Here are six things dentists and orthodontists need to know about the lawsuit:

1.The practices claim that the conduct caused those who bought aligners directly from Align to pay more than they should have.

2. Align has denied the allegations. The court has not determined if Align has done anything wrong.

3. The class action is on behalf of any people or entities based in the U.S. that purchased aligners directly from Align between Jan. 1, 2019, and March 31, 2022.

4. By doing nothing and staying in the suit, class members may be entitled to money obtained by the plaintiffs through trial or settlement. Class members give up any rights to separately sue Align Technology for the same claims as the class-action lawsuit.

5. Class members can exclude themselves and give up the right to share any money obtained in the lawsuit.
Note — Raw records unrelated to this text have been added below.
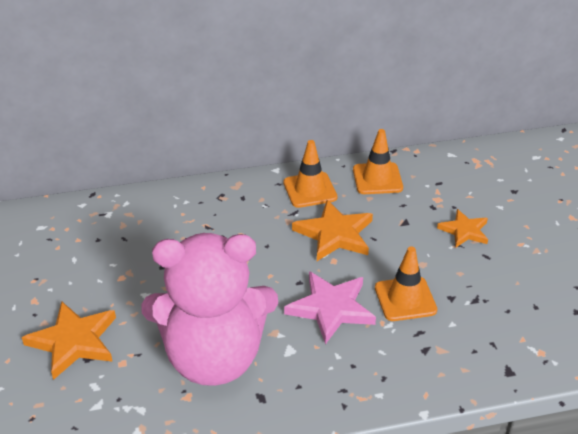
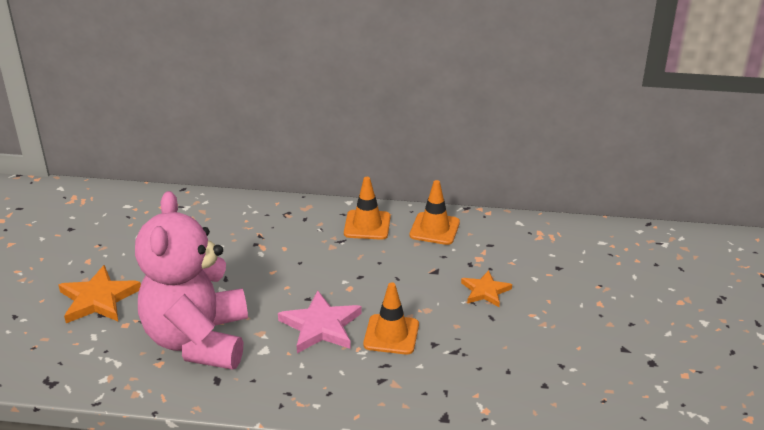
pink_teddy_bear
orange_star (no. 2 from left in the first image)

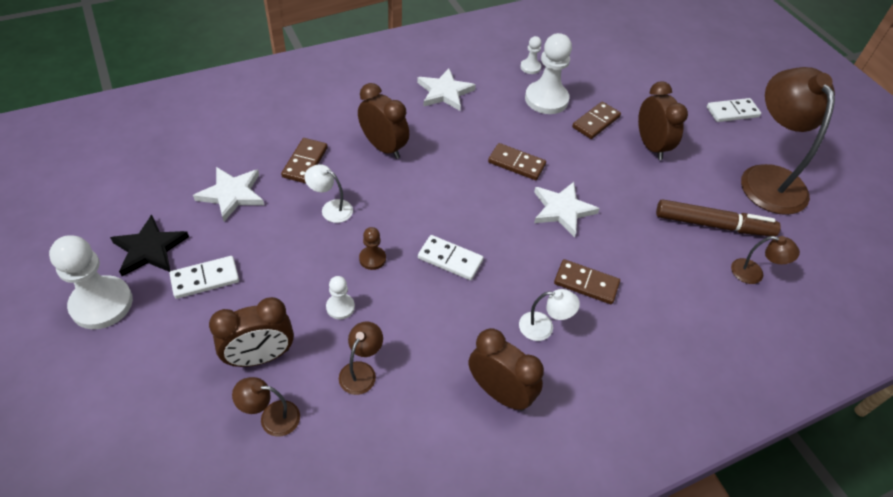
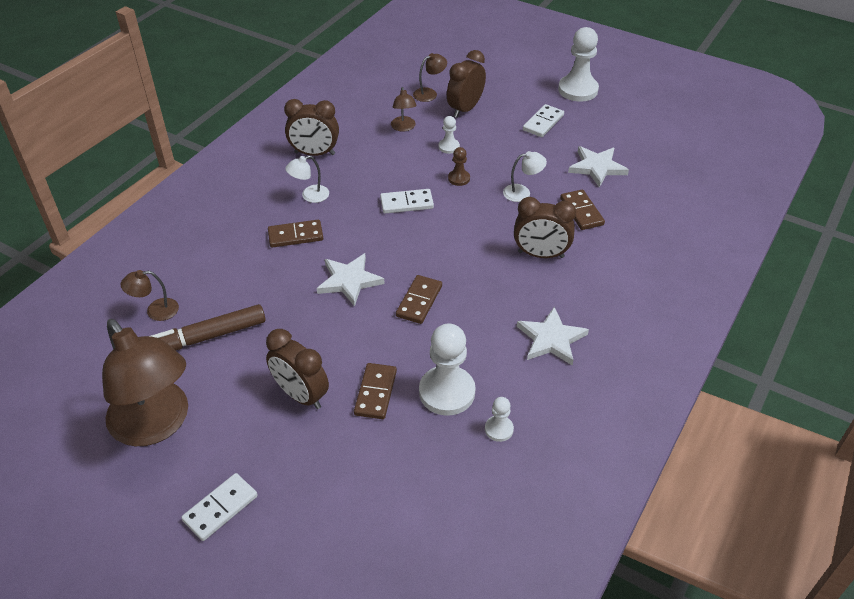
brown_domino (no. 3 from left)
black_star

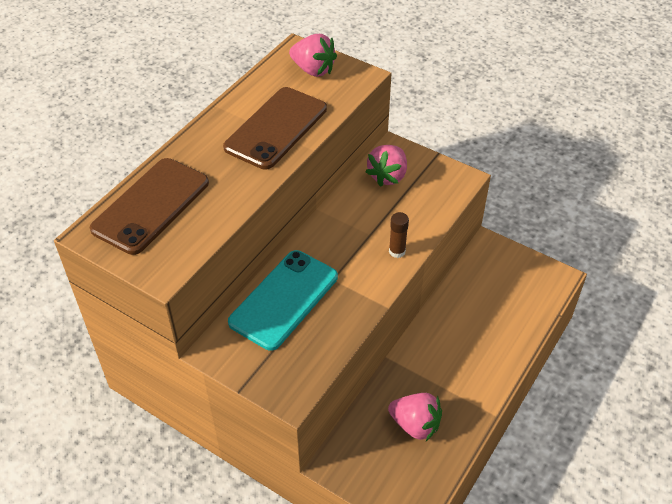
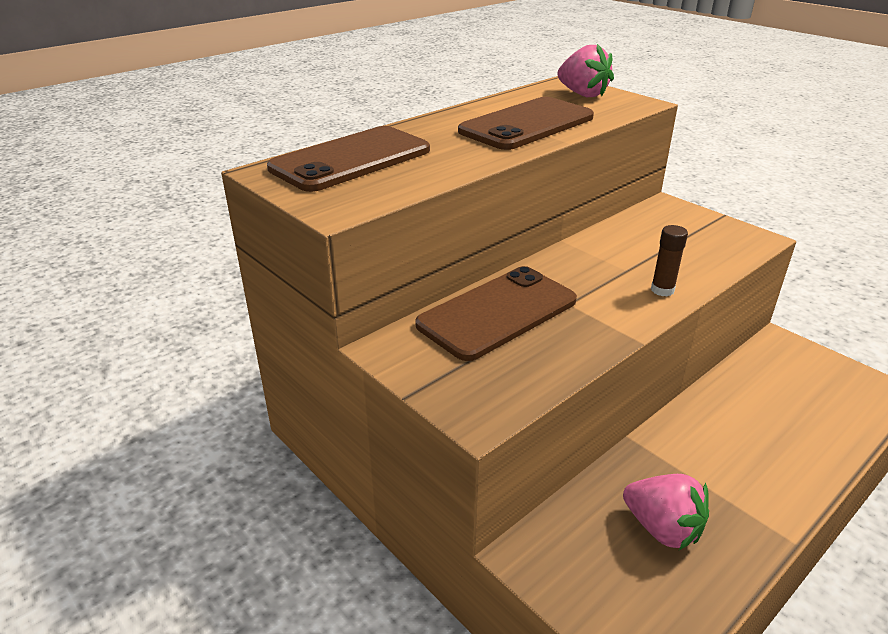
brown_phone (no. 2 from left)
pink_strawberry (no. 2 from left in the first image)

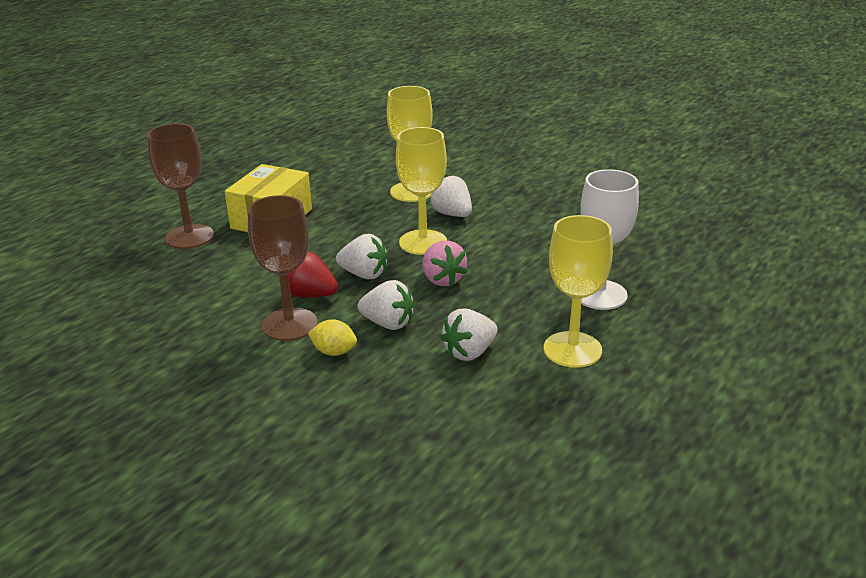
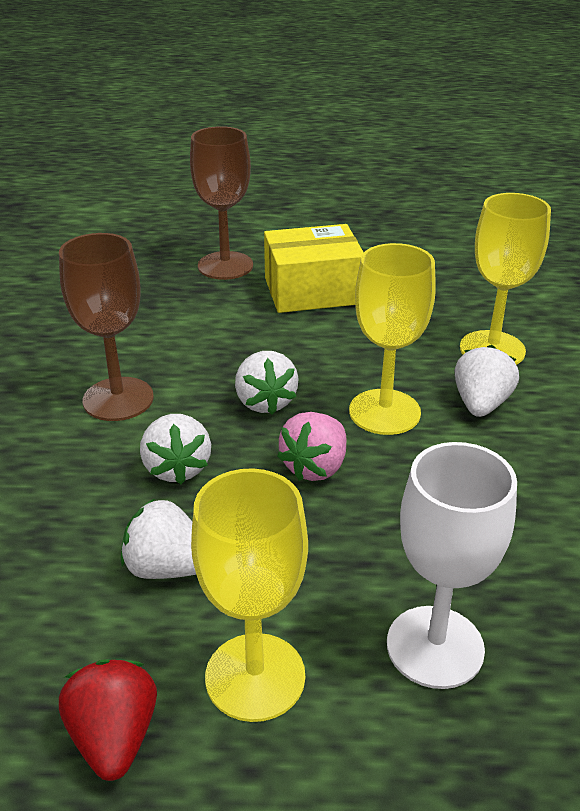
red_strawberry
yellow_lemon

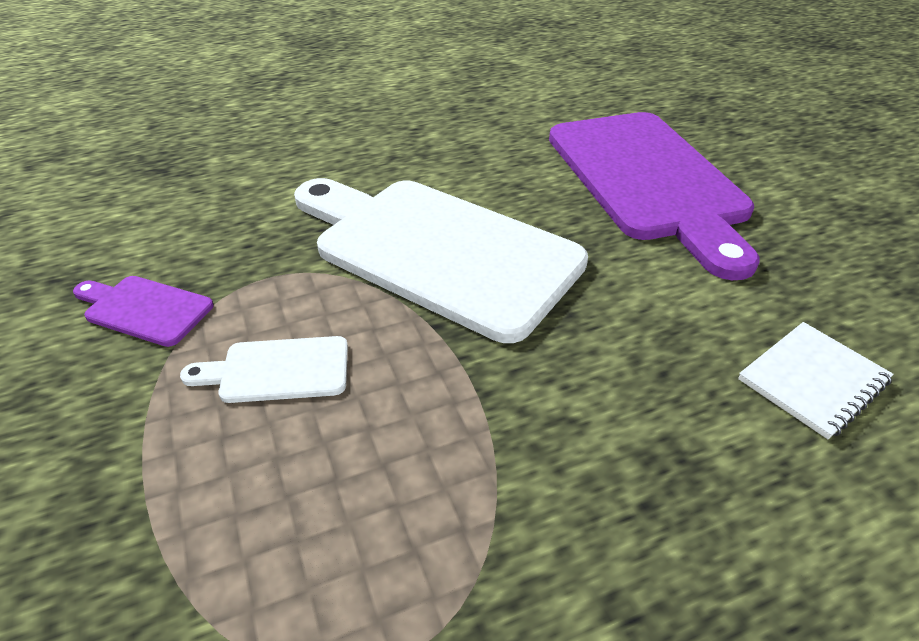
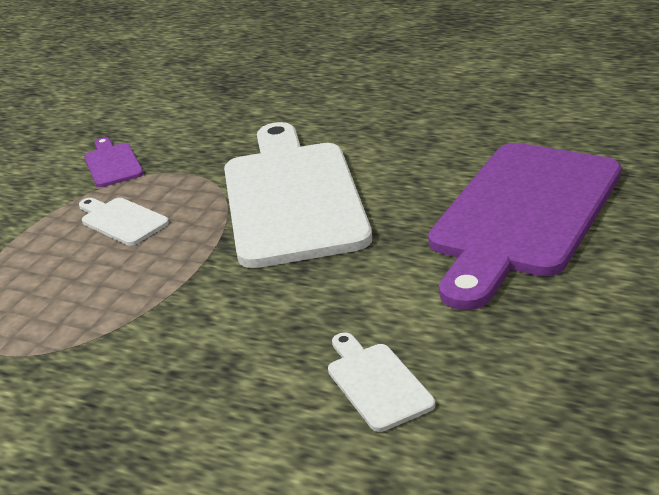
white_cutting_board (no. 3 from left)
Those who opt out retain the right to be a part of another lawsuit that seeks money for legal claims that come out of this class-action lawsuit against Align.

6. The trial is set to start May 13. There is no guarantee the plaintiffs will win or receive any money from the lawsuit.

Align provided the following statement to Becker’s: “Align believes the plaintiffs’ claims are without merit and we intend to vigorously defend ourselves against the claims in the lawsuits. Align maintains that its discounts and superior products, technology and service benefit dental practices and patients and are neither anticompetitive nor unlawful. The lawsuits have nothing to do with the clinical effectiveness or safety of Align products and should not prevent doctors or patients from using our clear aligners or scanners. We are proud to be driving the revolution of digital orthodontics and restorative dentistry by helping doctors transform smiles and change lives for millions of people around the world.”

We honestly do not know how either of these legal actions will play out. However, we DO know anything involving anti-trust, price-fixing or other issues that fall under the purview of the Federal Trade Commission tends to carry significant judicial weight.